EXERCISE DETAILS ->
Each line from the one that has "Lehrauftrag an der Uni Bremen und eine" through the end of the entries below must be written out exactly; leave out all other lines.

[[ PROVIDED MATERIAL open ]]

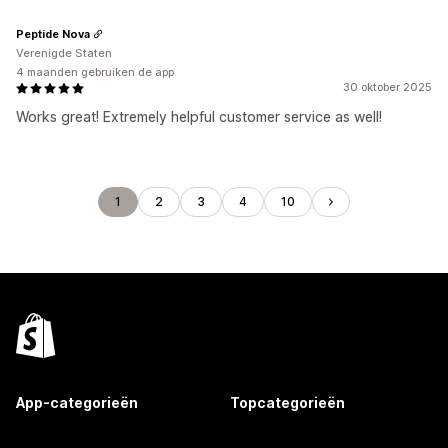
Peptide Nova
Verenigde Staten
4 maanden gebruiken de app
30 oktober 2025
Works great! Extremely helpful customer service as well!
1
2
3
4
10
App-categorieën
Topcategorieën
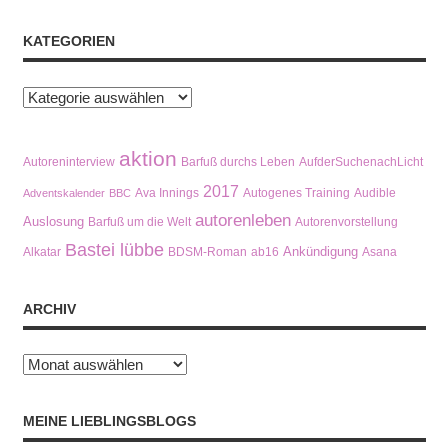
KATEGORIEN
Kategorien
aktion
Autoreninterview
Barfuß durchs Leben
AufderSuchenachLicht
2017
Ava Innings
Autogenes Training
Audible
Adventskalender
BBC
autorenleben
Auslosung
Barfuß um die Welt
Autorenvorstellung
Bastei lübbe
Ankündigung
Alkatar
BDSM-Roman
ab16
Asana
ARCHIV
Archiv
MEINE LIEBLINGSBLOGS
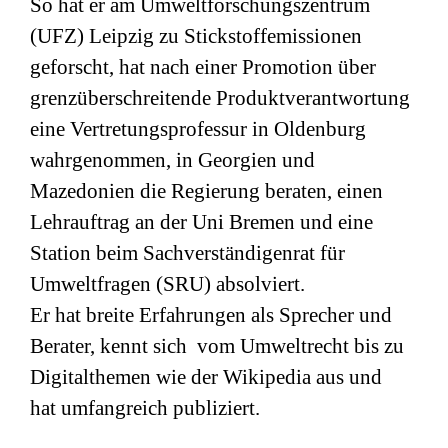
So hat er am Umweltforschungszentrum
(
UFZ
) Leipzig zu Stickstoffemissionen
geforscht, hat nach einer Promotion über
grenzüberschreitende Produktverantwortung
eine Vertretungsprofessur in Oldenburg
wahrgenommen, in Georgien und
Mazedonien die Regierung beraten, einen
Lehrauftrag an der Uni Bremen und eine
Station beim Sachverständigenrat für
Umweltfragen (
SRU
) absolviert.
Er hat breite Erfahrungen als Sprecher und
Berater, kennt sich vom Umweltrecht bis zu
Digitalthemen wie der Wikipedia aus und
hat umfangreich publiziert.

[[ PROVIDED MATERIAL closed ]]

WRITTEN RESPONSE ->
Lehrauftrag an der Uni Bremen und eine
Station beim Sachverständigenrat für
Umweltfragen (
SRU
) absolviert.
Er hat breite Erfahrungen als Sprecher und
Berater, kennt sich vom Umweltrecht bis zu
Digitalthemen wie der Wikipedia aus und
hat umfangreich publiziert.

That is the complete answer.